The conditions in Lemma 17.1.2 (resp. Corollary 17.1.5) are necessary and sufficient conditions for \(\hat{B}\) (resp. ξ) to be a martingale on the time interval (0,∞). Furthermore, they are necessary and sufficient conditions for \(\hat{B}\) (resp. ξ) to be a martingale on the time interval [0,T] for any fixed T∈(0,∞).

Remark 17.1.6 can intuitively be explained as follows: the process \(\hat{B}\) (resp. ξ) is a time-homogeneous diffusion process, hence the process cannot loose its martingale property over time, but would have to lose it immediately.

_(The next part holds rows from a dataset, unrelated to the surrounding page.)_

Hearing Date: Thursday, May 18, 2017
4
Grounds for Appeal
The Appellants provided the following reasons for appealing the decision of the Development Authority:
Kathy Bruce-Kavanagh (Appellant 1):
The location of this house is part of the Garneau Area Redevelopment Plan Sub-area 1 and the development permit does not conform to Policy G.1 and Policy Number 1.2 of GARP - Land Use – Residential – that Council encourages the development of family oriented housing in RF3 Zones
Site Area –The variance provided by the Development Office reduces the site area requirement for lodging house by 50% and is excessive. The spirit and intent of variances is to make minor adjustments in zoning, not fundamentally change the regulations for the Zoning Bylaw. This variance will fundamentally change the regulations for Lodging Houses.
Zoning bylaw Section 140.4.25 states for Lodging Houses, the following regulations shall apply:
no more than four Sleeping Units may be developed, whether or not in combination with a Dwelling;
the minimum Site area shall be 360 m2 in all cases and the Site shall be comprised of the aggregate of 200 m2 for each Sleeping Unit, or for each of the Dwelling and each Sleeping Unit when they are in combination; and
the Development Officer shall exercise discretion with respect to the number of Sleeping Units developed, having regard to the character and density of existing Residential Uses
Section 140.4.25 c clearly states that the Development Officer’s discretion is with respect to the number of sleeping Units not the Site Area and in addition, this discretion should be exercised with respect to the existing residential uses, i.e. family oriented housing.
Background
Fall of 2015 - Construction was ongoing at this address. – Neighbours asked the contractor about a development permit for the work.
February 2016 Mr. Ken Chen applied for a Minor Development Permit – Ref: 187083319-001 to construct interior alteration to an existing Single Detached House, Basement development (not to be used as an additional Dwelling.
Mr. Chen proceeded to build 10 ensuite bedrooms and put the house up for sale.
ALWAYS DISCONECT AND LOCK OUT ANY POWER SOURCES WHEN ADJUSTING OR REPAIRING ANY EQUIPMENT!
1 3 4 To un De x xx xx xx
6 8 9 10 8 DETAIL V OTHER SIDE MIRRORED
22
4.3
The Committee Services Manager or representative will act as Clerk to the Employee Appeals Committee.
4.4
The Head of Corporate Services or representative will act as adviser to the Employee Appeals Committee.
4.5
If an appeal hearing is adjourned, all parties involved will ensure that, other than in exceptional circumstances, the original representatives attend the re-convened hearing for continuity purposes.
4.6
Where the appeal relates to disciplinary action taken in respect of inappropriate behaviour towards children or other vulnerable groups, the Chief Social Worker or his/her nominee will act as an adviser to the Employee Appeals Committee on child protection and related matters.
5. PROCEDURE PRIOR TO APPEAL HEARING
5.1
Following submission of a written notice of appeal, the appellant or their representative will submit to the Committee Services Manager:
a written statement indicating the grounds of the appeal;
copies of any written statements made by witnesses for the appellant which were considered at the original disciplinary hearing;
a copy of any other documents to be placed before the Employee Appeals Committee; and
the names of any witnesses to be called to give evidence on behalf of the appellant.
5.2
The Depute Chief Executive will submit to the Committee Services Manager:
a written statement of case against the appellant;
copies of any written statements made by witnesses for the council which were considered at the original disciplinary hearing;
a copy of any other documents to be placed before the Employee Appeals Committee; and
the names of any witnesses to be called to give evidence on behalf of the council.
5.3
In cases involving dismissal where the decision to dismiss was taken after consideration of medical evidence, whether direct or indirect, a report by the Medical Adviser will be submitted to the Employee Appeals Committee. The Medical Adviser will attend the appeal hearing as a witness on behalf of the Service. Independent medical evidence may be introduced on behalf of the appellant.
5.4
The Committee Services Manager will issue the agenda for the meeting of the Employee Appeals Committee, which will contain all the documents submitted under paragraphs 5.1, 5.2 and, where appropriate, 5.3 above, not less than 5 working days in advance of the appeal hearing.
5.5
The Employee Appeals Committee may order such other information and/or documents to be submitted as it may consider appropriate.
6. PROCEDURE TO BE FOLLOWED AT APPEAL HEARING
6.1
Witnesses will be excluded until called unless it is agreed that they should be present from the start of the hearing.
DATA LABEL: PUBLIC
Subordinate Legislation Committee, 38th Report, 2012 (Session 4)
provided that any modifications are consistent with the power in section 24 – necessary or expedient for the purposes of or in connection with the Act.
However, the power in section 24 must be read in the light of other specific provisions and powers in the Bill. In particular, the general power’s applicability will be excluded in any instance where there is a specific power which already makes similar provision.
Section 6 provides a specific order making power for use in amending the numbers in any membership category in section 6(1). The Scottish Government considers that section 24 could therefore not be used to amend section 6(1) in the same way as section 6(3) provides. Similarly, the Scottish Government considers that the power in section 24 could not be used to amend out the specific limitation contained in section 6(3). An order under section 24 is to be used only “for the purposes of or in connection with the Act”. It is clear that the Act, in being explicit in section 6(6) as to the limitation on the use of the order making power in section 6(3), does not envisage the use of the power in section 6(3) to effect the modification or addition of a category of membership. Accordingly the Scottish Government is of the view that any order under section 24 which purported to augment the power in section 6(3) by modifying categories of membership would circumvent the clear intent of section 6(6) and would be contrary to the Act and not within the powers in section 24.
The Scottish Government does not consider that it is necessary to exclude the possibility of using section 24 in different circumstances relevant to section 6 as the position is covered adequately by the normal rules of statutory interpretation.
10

17.2 Multidimensional Extension

This section briefly illustrates how to extend the results from the previous section to a multidimensional setting. Assume that the dynamics of the benchmarked savings account are given by

$$ d \hat{B}_t = - \hat{B}_t \sum ^d_{k=1} \sqrt{V^k_t} \bigl( \rho^k\,dW^k_t + \bigl( \rho^k\bigr)^{\perp}\,dW^{d+k}_t \bigr) , $$
(17.2.8)

where \({\boldsymbol{W}}= \{ {\boldsymbol{W}}_{t} = (W^{1}_{t}, W^{2}_{t} , \dots, W^{2d}_{t}) , \, t \geq0 \}\) is a vector Brownian motion and

$$ d V^k_t = \kappa^k \bigl( \theta^k - V^k_t \bigr)\,dt + \sigma^k \bigl(V^k_t \bigr)^{p^k}\,dW^k_t . $$
(17.2.9)

Here \(V^{k}_{0} , \kappa^{k}\), θ k, σ k, p k are positive parameters, −1≤ρ k≤1, and

$$\bigl( \rho^k\bigr)^{\perp} = \sqrt{1 - \bigl( \rho^k\bigr)^2} . $$

Proposition 17.2.1

Let \(\hat{B}\) and V k, for k=1,…,d, be given by Eqs. (17.2.8) and (17.2.9). Denote by \(\tilde{\tau }^{k}_{\infty}\) the explosion time for \(\tilde{V}^{k}\),

$$\tilde{\tau}^k_{\infty} = \lim_{n \rightarrow\infty} \tilde{ \tau}^k_n , \qquad \tilde{\tau}^k_n = \inf \bigl\{ t \colon\ \tilde{V}^k_t \geq n \bigr\} , $$

where the dynamics of \(\tilde{V}^{k}\) are given by

$$ d \tilde{V}^k_t = \bigl( \kappa^k \bigl( \theta^k - \tilde{V}^k_t \bigr) - \rho^k \sigma^k \bigl( \tilde{V}^k_t \bigr)^{p^k + \frac{1}{2} } \bigr)\,dt + \sigma ^k \bigl( \tilde{V}^k_t \bigr)^{p^k}\,dW^k_t . $$
(17.2.10)

Then

$$E ( \hat{B}_T ) = \hat{B}_0 \prod ^d_{k=1} P \bigl( \tilde {\tau}^k_{\infty} > T \bigr) . $$

Furthermore, \(\hat{B}\) is a martingale if and only if for all k∈{1,…,d}, one of the following conditions holds:

  • \(p^{k} = \frac{1}{2}\) or \(p^{k} > \frac{3}{2}\);

  • \(\frac{1}{2} < p^{k} < \frac{3}{2}\) and ρ k≥0;

  • \(p^{k} = \frac{3}{2}\) and \(\rho^{k} \geq- \frac{\sigma_{k}}{2}\).

As in Sect. 17.1, the conditions presented in Proposition 17.2.1 are necessary and sufficient for \(\hat{B}\) to be a martingale on the time interval [0,T] for any fixed T∈(0,∞).